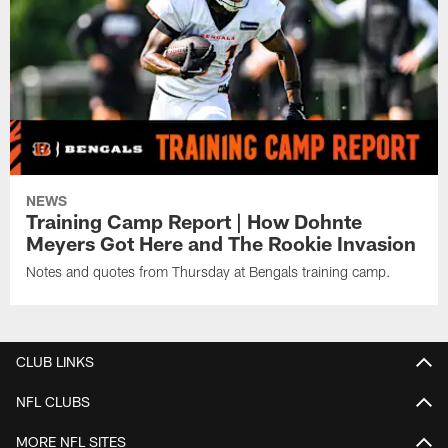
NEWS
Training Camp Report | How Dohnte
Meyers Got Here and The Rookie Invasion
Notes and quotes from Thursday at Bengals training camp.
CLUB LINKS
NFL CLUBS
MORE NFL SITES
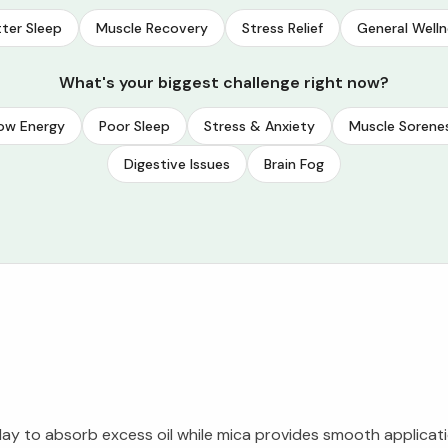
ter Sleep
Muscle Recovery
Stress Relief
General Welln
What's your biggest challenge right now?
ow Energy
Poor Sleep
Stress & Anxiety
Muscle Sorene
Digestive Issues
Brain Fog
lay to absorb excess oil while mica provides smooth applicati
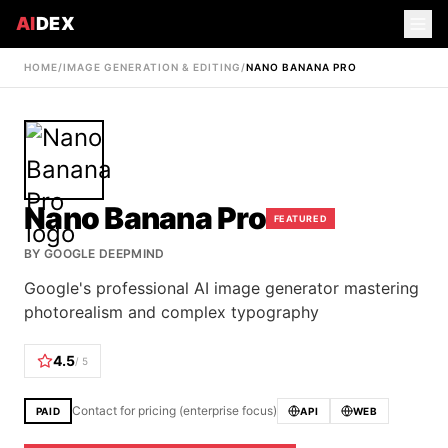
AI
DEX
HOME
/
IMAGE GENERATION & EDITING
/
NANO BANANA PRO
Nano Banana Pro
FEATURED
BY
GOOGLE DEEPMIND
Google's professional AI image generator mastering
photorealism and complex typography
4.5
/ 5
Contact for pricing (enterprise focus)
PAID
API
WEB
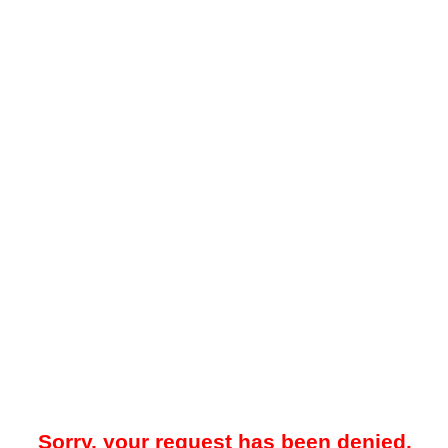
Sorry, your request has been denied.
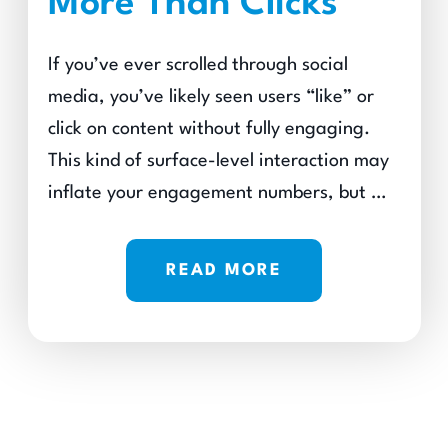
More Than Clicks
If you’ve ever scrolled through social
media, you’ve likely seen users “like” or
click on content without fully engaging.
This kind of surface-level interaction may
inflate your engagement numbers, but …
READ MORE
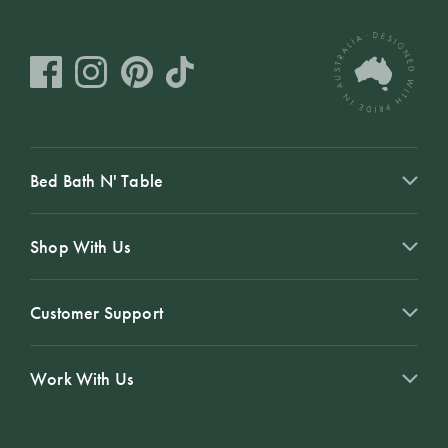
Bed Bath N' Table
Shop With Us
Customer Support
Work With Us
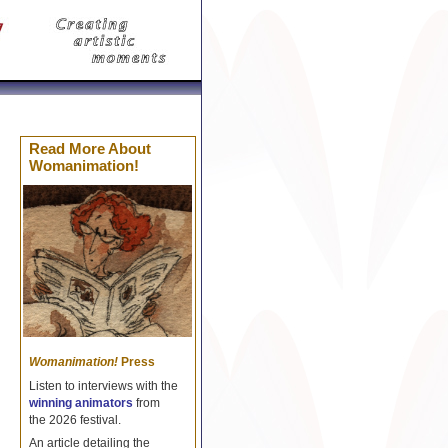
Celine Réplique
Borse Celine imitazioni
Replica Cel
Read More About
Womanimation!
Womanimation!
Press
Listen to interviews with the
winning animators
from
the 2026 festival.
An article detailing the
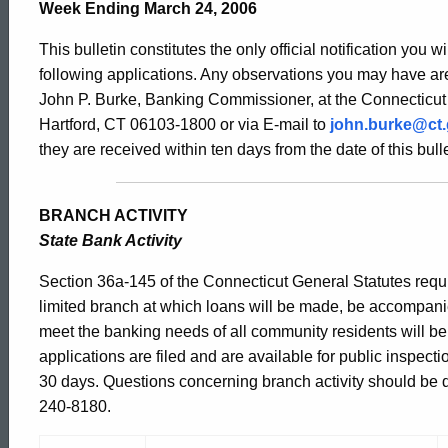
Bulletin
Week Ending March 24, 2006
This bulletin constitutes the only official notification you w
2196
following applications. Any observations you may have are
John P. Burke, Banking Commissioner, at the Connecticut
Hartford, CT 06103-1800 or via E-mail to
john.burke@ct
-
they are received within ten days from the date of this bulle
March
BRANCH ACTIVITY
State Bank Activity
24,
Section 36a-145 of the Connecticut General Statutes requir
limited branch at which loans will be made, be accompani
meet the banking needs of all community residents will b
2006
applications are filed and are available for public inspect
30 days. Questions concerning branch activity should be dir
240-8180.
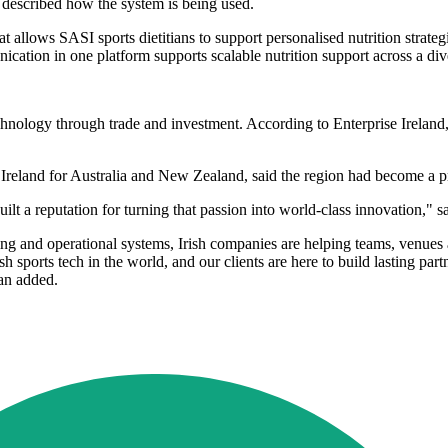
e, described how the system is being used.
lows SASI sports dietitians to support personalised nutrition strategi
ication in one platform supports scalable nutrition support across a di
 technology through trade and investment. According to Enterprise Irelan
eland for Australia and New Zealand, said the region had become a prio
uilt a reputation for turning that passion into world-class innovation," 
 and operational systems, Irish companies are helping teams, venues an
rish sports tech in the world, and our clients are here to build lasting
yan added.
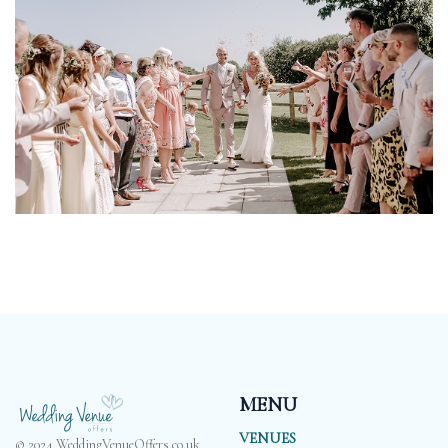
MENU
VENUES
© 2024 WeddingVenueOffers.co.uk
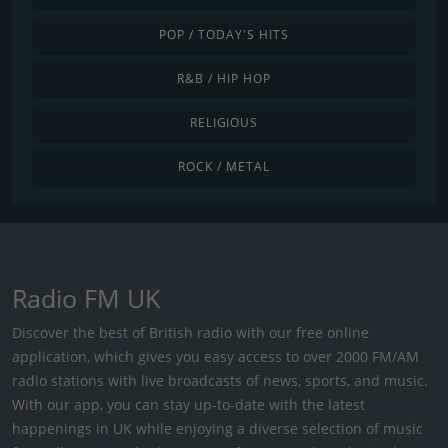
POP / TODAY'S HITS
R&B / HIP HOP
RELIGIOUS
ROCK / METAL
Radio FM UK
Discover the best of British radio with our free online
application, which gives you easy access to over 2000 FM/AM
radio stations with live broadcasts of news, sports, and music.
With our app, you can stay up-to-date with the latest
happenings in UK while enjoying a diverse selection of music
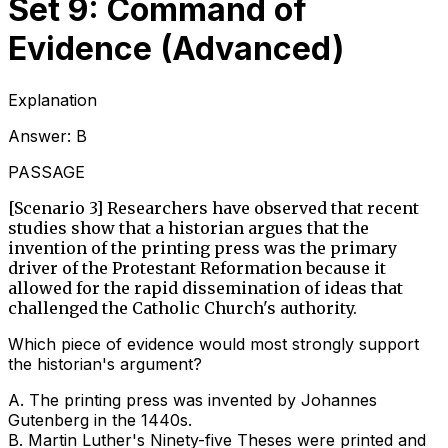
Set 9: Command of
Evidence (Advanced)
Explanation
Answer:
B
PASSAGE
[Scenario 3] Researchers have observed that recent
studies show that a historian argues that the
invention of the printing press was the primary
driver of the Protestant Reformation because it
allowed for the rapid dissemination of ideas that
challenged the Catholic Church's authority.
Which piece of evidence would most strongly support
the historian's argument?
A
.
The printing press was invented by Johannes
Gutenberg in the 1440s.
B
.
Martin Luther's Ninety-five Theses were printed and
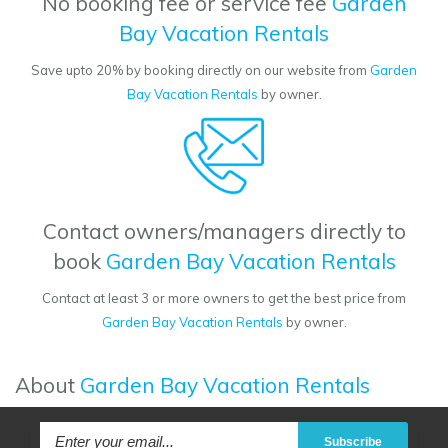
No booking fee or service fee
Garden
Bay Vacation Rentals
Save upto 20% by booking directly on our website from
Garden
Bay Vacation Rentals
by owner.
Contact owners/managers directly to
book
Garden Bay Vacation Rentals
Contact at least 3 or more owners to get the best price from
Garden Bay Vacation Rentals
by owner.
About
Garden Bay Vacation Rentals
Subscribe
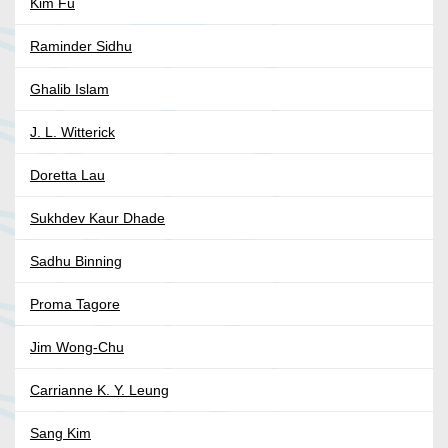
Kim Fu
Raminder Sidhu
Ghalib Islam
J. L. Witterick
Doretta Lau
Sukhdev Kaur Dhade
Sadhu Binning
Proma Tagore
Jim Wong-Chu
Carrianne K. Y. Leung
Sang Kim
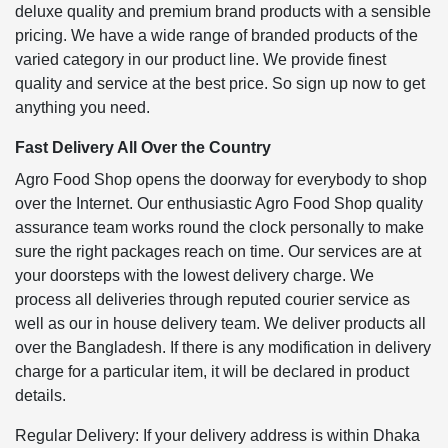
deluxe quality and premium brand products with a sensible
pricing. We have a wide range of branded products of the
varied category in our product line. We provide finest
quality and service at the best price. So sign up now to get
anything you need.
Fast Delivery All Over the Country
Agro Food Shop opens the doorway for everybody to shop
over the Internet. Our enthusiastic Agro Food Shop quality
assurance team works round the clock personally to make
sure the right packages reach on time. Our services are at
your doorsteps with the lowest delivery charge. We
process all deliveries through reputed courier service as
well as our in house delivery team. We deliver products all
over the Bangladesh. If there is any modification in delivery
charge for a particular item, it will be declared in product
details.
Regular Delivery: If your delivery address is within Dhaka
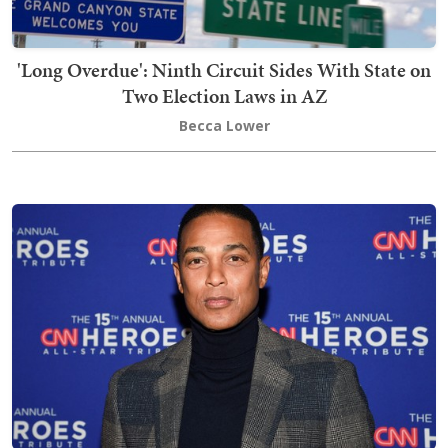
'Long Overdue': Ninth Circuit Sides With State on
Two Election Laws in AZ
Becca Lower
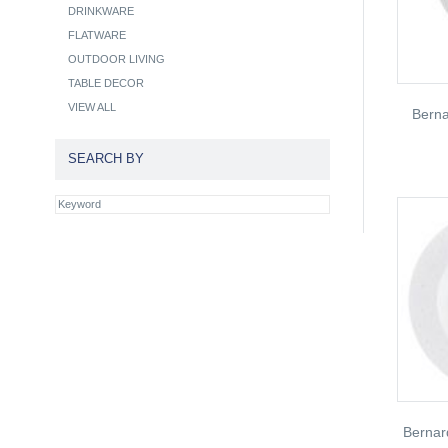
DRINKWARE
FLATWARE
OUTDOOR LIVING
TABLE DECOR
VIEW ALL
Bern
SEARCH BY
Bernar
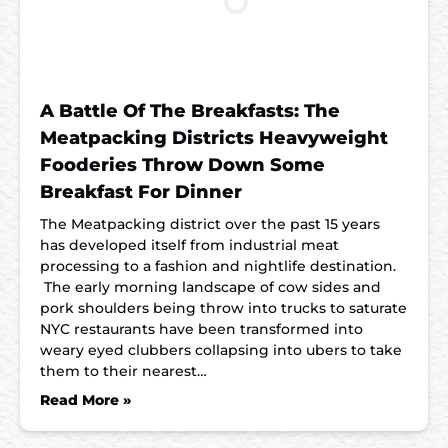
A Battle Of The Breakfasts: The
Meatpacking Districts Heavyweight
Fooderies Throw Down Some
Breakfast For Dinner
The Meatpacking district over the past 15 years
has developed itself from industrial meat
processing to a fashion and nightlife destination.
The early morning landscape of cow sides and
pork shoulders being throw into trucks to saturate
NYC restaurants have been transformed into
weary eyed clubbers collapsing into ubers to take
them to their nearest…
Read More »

**Your task**
Please transcribe the entries precisely and omit any images they hold.

**Solution to this problem**
NEWS
Training Camp Report | How Dohnte
Meyers Got Here and The Rookie Invasion
Notes and quotes from Thursday at Bengals training camp.
CLUB LINKS
NFL CLUBS
MORE NFL SITES
ter Sleep
Muscle Recovery
Stress Relief
General Welln
What's your biggest challenge right now?
ow Energy
Poor Sleep
Stress & Anxiety
Muscle Sorene
Digestive Issues
Brain Fog
lay to absorb excess oil while mica provides smooth applicati
AI
DEX
HOME
/
IMAGE GENERATION & EDITING
/
NANO BANANA PRO
Nano Banana Pro
FEATURED
BY
GOOGLE DEEPMIND
Google's professional AI image generator mastering
photorealism and complex typography
4.5
/ 5
Contact for pricing (enterprise focus)
PAID
API
WEB
Sorry, your request has been denied.
More Than Clicks
If you’ve ever scrolled through social
media, you’ve likely seen users “like” or
click on content without fully engaging.
This kind of surface-level interaction may
inflate your engagement numbers, but …
READ MORE
Bed Bath N' Table
Shop With Us
Customer Support
Work With Us
Celine Réplique
Borse Celine imitazioni
Replica Cel
Read More About
Womanimation!
Womanimation!
Press
Listen to interviews with the
winning animators
from
the 2026 festival.
An article detailing the
Bulletin
Week Ending March 24, 2006
This bulletin constitutes the only official notification you w
2196
following applications. Any observations you may have are
John P. Burke, Banking Commissioner, at the Connecticut
Hartford, CT 06103-1800 or via E-mail to
john.burke@ct
-
they are received within ten days from the date of this bulle
March
BRANCH ACTIVITY
State Bank Activity
24,
Section 36a-145 of the Connecticut General Statutes requir
limited branch at which loans will be made, be accompani
meet the banking needs of all community residents will b
2006
applications are filed and are available for public inspect
30 days. Questions concerning branch activity should be dir
240-8180.
e, described how the system is being used.
lows SASI sports dietitians to support personalised nutrition strategi
ication in one platform supports scalable nutrition support across a di
 technology through trade and investment. According to Enterprise Irelan
eland for Australia and New Zealand, said the region had become a prio
uilt a reputation for turning that passion into world-class innovation," 
 and operational systems, Irish companies are helping teams, venues an
rish sports tech in the world, and our clients are here to build lasting
yan added.
MENU
VENUES
© 2024 WeddingVenueOffers.co.uk
POP / TODAY'S HITS
R&B / HIP HOP
RELIGIOUS
ROCK / METAL
Radio FM UK
Discover the best of British radio with our free online
application, which gives you easy access to over 2000 FM/AM
radio stations with live broadcasts of news, sports, and music.
With our app, you can stay up-to-date with the latest
happenings in UK while enjoying a diverse selection of music
Set 9: Command of
Evidence (Advanced)
Explanation
Answer:
B
PASSAGE
[Scenario 3] Researchers have observed that recent
studies show that a historian argues that the
invention of the printing press was the primary
driver of the Protestant Reformation because it
allowed for the rapid dissemination of ideas that
challenged the Catholic Church's authority.
Which piece of evidence would most strongly support
the historian's argument?
A
.
The printing press was invented by Johannes
Gutenberg in the 1440s.
B
.
Martin Luther's Ninety-five Theses were printed and
No booking fee or service fee
Garden
Bay Vacation Rentals
Save upto 20% by booking directly on our website from
Garden
Bay Vacation Rentals
by owner.
Contact owners/managers directly to
book
Garden Bay Vacation Rentals
Contact at least 3 or more owners to get the best price from
Garden Bay Vacation Rentals
by owner.
About
Garden Bay Vacation Rentals
Subscribe
Kim Fu
Raminder Sidhu
Ghalib Islam
J. L. Witterick
Doretta Lau
Sukhdev Kaur Dhade
Sadhu Binning
Proma Tagore
Jim Wong-Chu
Carrianne K. Y. Leung
Sang Kim
deluxe quality and premium brand products with a sensible
pricing. We have a wide range of branded products of the
varied category in our product line. We provide finest
quality and service at the best price. So sign up now to get
anything you need.
Fast Delivery All Over the Country
Agro Food Shop opens the doorway for everybody to shop
over the Internet. Our enthusiastic Agro Food Shop quality
assurance team works round the clock personally to make
sure the right packages reach on time. Our services are at
your doorsteps with the lowest delivery charge. We
process all deliveries through reputed courier service as
well as our in house delivery team. We deliver products all
over the Bangladesh. If there is any modification in delivery
charge for a particular item, it will be declared in product
details.
Regular Delivery: If your delivery address is within Dhaka
'Long Overdue': Ninth Circuit Sides With State on
Two Election Laws in AZ
Becca Lower
DRINKWARE
FLATWARE
OUTDOOR LIVING
TABLE DECOR
VIEW ALL
Bern
SEARCH BY
Bernar
A Battle Of The Breakfasts: The
Meatpacking Districts Heavyweight
Fooderies Throw Down Some
Breakfast For Dinner
The Meatpacking district over the past 15 years
has developed itself from industrial meat
processing to a fashion and nightlife destination.
The early morning landscape of cow sides and
pork shoulders being throw into trucks to saturate
NYC restaurants have been transformed into
weary eyed clubbers collapsing into ubers to take
them to their nearest…
Read More »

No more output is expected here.